> **EXERCISE DETAILS**:
Using the entries below, copy out all lines where "再服七帖" is found.

BEGIN AVAILABLE DATA

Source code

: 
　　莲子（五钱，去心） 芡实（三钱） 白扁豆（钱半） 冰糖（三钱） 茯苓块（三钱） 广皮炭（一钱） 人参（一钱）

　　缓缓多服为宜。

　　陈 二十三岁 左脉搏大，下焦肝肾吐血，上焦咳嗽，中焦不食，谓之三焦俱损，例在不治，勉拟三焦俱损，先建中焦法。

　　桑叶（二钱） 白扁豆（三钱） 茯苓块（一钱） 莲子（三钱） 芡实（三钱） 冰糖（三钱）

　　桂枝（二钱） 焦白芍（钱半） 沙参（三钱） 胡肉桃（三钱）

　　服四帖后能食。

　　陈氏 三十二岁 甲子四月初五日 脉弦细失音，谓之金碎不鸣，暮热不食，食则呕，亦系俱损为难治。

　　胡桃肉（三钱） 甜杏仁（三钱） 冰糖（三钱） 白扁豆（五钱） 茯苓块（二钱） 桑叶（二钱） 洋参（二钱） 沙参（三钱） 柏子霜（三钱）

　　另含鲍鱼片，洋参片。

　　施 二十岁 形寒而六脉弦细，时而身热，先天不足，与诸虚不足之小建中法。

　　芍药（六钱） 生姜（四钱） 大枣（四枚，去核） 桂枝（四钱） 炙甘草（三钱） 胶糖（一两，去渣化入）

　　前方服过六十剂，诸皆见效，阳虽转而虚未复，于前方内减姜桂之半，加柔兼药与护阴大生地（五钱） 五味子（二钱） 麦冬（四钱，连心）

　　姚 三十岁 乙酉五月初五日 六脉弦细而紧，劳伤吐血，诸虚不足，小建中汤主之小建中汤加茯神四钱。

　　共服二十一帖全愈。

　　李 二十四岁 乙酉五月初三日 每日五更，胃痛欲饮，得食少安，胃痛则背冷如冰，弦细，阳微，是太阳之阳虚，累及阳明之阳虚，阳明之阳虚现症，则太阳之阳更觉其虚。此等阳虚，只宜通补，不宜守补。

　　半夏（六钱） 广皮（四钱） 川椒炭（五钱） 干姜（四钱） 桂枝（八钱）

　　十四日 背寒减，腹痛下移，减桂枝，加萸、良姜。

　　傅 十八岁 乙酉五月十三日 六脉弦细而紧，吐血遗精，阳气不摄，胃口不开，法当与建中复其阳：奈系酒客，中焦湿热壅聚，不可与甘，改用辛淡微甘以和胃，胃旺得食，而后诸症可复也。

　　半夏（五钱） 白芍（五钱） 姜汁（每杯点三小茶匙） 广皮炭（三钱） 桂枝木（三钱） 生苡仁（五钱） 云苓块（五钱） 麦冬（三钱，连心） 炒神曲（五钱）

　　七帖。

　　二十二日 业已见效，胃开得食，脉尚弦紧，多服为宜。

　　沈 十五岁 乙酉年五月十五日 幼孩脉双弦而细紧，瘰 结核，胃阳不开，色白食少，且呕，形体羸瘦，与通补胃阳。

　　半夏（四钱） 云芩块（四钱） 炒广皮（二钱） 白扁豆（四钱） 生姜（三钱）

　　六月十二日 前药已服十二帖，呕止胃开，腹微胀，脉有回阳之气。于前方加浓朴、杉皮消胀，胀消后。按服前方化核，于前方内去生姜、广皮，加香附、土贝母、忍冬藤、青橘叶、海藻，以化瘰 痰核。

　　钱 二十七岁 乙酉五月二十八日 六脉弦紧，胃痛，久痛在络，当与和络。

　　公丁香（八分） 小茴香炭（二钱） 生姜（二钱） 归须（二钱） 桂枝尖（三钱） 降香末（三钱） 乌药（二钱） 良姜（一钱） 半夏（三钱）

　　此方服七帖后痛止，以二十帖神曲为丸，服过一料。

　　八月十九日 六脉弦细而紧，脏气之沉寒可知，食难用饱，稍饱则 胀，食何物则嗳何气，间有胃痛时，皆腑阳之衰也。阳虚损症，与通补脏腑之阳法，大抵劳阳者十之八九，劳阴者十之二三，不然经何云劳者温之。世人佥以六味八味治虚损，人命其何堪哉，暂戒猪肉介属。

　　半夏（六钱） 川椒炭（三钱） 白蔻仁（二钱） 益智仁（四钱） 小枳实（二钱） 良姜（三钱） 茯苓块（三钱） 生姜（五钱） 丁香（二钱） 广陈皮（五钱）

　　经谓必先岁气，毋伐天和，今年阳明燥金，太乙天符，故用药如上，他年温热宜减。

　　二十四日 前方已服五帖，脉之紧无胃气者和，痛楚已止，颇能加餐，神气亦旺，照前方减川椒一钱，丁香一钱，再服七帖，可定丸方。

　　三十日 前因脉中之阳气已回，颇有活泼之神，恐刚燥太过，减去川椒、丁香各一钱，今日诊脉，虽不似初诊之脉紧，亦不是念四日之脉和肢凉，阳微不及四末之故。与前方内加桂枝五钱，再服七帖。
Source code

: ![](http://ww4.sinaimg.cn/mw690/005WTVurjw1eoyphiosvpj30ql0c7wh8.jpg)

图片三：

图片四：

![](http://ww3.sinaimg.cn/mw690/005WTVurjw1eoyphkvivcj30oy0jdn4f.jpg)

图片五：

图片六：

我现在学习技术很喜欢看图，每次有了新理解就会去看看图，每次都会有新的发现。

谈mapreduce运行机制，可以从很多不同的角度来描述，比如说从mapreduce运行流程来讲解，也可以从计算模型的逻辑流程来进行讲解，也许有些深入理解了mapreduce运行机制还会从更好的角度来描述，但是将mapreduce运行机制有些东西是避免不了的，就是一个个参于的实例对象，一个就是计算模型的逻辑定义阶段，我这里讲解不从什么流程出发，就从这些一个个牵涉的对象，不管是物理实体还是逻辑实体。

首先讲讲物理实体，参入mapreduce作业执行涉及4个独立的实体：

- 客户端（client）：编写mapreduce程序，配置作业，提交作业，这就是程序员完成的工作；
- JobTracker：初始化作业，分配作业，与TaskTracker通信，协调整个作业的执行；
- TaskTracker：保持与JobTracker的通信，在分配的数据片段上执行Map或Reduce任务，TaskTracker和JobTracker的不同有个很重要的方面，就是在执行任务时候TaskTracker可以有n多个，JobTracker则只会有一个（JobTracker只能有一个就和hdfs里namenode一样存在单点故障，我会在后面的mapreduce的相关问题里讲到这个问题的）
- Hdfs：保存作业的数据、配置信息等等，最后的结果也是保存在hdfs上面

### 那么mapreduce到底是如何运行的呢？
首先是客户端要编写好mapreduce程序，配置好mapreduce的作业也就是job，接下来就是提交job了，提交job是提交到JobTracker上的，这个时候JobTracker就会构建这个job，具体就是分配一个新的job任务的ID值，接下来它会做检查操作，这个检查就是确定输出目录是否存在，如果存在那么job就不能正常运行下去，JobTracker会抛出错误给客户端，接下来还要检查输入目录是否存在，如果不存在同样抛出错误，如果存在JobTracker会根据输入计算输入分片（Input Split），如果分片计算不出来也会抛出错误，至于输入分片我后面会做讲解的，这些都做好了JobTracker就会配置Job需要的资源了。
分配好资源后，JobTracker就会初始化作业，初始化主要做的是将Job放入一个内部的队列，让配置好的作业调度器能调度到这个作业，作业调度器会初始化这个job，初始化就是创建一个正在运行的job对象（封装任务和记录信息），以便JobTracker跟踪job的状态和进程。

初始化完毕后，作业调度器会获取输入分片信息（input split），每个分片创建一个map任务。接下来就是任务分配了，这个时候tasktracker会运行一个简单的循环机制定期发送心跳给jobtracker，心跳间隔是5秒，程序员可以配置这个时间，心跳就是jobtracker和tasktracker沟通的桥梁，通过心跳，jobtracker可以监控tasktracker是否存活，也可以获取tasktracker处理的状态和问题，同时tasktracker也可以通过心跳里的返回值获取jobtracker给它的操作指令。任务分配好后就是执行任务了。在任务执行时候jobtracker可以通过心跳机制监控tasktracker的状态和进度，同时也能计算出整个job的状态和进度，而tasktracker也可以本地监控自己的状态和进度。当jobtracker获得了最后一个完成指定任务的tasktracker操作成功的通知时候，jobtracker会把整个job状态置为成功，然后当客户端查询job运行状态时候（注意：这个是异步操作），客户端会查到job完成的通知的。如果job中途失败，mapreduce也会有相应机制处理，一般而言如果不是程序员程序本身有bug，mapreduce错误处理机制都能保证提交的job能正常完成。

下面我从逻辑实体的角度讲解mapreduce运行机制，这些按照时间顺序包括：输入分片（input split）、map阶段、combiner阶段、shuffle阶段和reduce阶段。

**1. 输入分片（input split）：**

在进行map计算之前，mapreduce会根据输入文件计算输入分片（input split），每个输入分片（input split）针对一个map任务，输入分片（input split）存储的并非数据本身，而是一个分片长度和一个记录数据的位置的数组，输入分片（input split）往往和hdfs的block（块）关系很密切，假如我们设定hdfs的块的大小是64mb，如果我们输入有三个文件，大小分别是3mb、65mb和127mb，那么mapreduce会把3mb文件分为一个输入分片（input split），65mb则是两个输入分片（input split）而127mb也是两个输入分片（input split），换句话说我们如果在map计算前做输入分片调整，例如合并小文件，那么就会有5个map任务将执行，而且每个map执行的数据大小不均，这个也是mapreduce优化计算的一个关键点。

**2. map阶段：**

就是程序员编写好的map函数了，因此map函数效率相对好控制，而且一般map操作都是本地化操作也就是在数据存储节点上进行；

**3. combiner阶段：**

END AVAILABLE DATA

> **SOLUTION TO THE EXERCISE**:
　　二十四日 前方已服五帖，脉之紧无胃气者和，痛楚已止，颇能加餐，神气亦旺，照前方减川椒一钱，丁香一钱，再服七帖，可定丸方。
　　三十日 前因脉中之阳气已回，颇有活泼之神，恐刚燥太过，减去川椒、丁香各一钱，今日诊脉，虽不似初诊之脉紧，亦不是念四日之脉和肢凉，阳微不及四末之故。与前方内加桂枝五钱，再服七帖。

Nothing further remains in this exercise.